Nebbia che vela e svela
Scritto da La cinciallegra il 08 Dicembre 2010.
C’è nebbia, oggi. E nel bianco che sembra fondere cielo e terra, ogni cosa appare velata.
Cammini, e alberi e case e persone ti si parano davanti all’improvviso. Come un “evento”.
E’ bello, pensi, questo sguardo nuovo sulle cose solite. In fondo la strada da casa al centro è la stessa. Anche questa fila d’ippocastani. E la casa gialla, all’incrocio. E quell’albero di cachi. E la signora che hai salutato con un sorriso…
Eppure questa nebbia di oggi e la tua miopia di sempre sembrano un invito a guardare la realtà con un’attenzione diversa, tanto da accorgerti, stupita, che tutto quello che normalmente dai per scontato è invece “avvenimento”: la bici che sbuca all’improvviso, il marrone sfumato delle foglie che cadono danzando, il rosso dei ciclamini infreddoliti sul balcone del condominio, il cane che, svogliato, attraversa la strada e quell’auto che frena di colpo… La realtà c’è. Nonostante la tua distrazione. E le cose che la nebbia ti s-vela esistono, o accadono. Non pre-viste, non cercate.
Come l’incontro con la tua alunna, in centro, e quell’orzo fumante bevuto al caldo in un bar. E parole e occhi adolescenti che ti confidano la vita e le sue ferite. E poi il saluto, con un abbraccio che modella i corpi in un disegno di speranza.
Camminando, mentre riprendi la strada di casa, rifletti.
L’attesa. Non è qualcosa di passivo, “attendere”. Fermi, aspettare apatici, inermi. Già solo contare i giorni, e le ore, e i minuti, e i secondi, aspettando qualcosa (o qualcuno, o Qualcuno) è “ad – tendere”, protendersi verso.

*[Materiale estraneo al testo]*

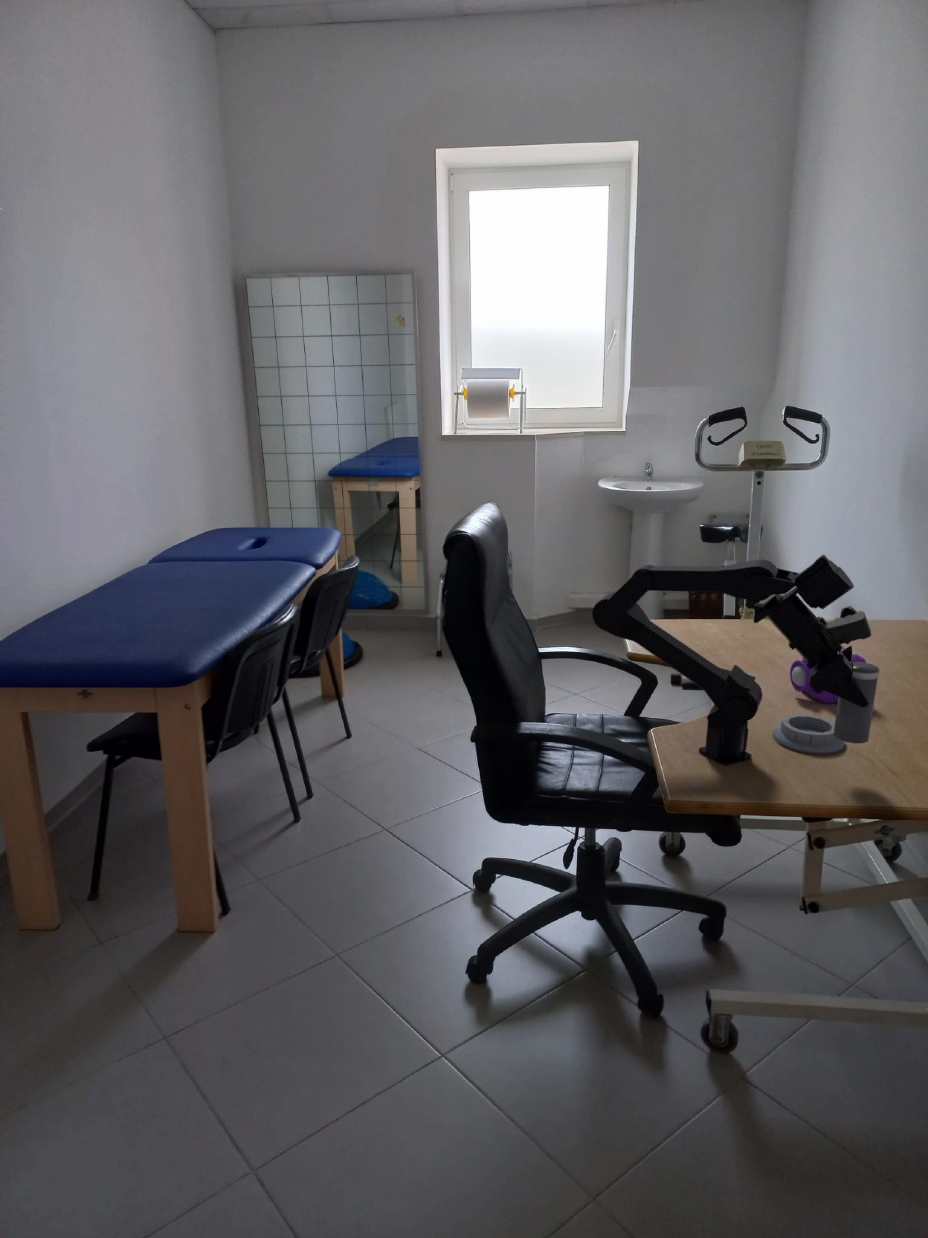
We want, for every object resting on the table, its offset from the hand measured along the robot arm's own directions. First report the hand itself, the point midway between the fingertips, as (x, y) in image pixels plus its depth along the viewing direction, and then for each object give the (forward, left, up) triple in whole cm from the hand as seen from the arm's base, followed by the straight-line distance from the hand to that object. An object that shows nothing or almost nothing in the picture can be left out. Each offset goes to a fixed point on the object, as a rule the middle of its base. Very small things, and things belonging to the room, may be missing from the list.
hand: (865, 699), depth 136 cm
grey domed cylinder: (-1, +1, -7) cm, 7 cm away
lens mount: (+5, +14, -14) cm, 20 cm away
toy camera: (+25, +28, -14) cm, 40 cm away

Pensi all’attesa di un figlio da parte di due sposi; a quella di un parente o di un amico che viene a visitarci da lontano. Pensi ai tuoi studenti e all’attesa dell’esito di un esame decisivo, o di un colloquio di lavoro. Pensi ai legami affettivi e all’attesa dell’incontro con la persona amata, della risposta ad una lettera, o ad una mail…
Con quanta cura ci si prepara all’incontro con chi si ama! Allora il tempo corre troppo in fretta durante i preparativi e sembra di non essere mai abbastanza belli, abbastanza pronti, abbastanza “a posto”.

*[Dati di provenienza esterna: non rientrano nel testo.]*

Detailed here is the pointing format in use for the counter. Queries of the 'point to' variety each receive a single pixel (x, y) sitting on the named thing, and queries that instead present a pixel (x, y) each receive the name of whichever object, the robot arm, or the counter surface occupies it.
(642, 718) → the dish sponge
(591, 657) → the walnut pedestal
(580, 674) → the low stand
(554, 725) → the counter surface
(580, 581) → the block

Sarà che sono nata a dicembre, mi dico. Due giorni dopo Natale. E’ forse questo che mi ha insegnato a preparare il cuore, durante l’attesa. Sì, perché, da sempre, attendo il Natale, prima, e il mio compleanno, subito dopo, con un fremito che non so descrivere, e con la gratitudine di chi sa che entrambe son vite non da noi chieste, ma ricevute in dono: la prima ad illuminare la seconda. “Avvenimenti”. Vita che ri-nasce, il 25 dicembre, per tutti, e “vita che non osai chiedere e fu, / mite, incredula d'essere sgorgata / dal sasso impenetrabile del tempo, / sorpresa, poi sicura della terra, / vita ininterrotta nelle fibre / vibranti, tese al vento della notte...” la mia fragile vita di creatura, così ben descritta dal poeta Mario Luzi.
Oggi, la nebbia col suo velo leggero appoggiato sulle cose mi ha regalato di nuovo lo stupore bambino nei confronti della vita: piccole tessere variopinte di un mosaico che prende forma, poco alla volta. Una realtà che ha una voce e una lingua tutta sua. E “parla”. Basta avere il desiderio di ascoltarla.
E l’incontro imprevisto con la mia alunna, in centro, mi ha ricordato che la vita, magari inconsapevolmente, è “attesa”. (La sua di me? La mia di lei? La nostra di…noi?). Attesa di un incontro. Attesa che accada “qualcosa”. Attesa. E dunque speranza.
Quando, come oggi, la nebbia che vela, svela, puoi anche decidere di voltare la testa dall’altra parte e fingere di non vedere. Ma la realtà c’è. Ed è dono. Penso a questo e sorrido, mentre sto per varcare il cancello di casa, perché capisco che, in fondo, vivere è facile. Basta dire sì. Sì alle cose che accadono. Cercate o inaspettate. Vederle emergere dalla nebbia, accoglierle e viverle.
Come le gemme della mia camelia in giardino. Discrete e silenziose attendono e si preparano, certe della primavera che verrà. Come i bulbi dei mughetti, sotto la terra fredda nei vasi che anche quest’inverno, come sempre, dimenticherò vicino alla siepe e che pure, il cuore lo sa, bianchissimi e puntuali, a maggio, faranno capolino tra il verde delle foglie. Una volta ancora.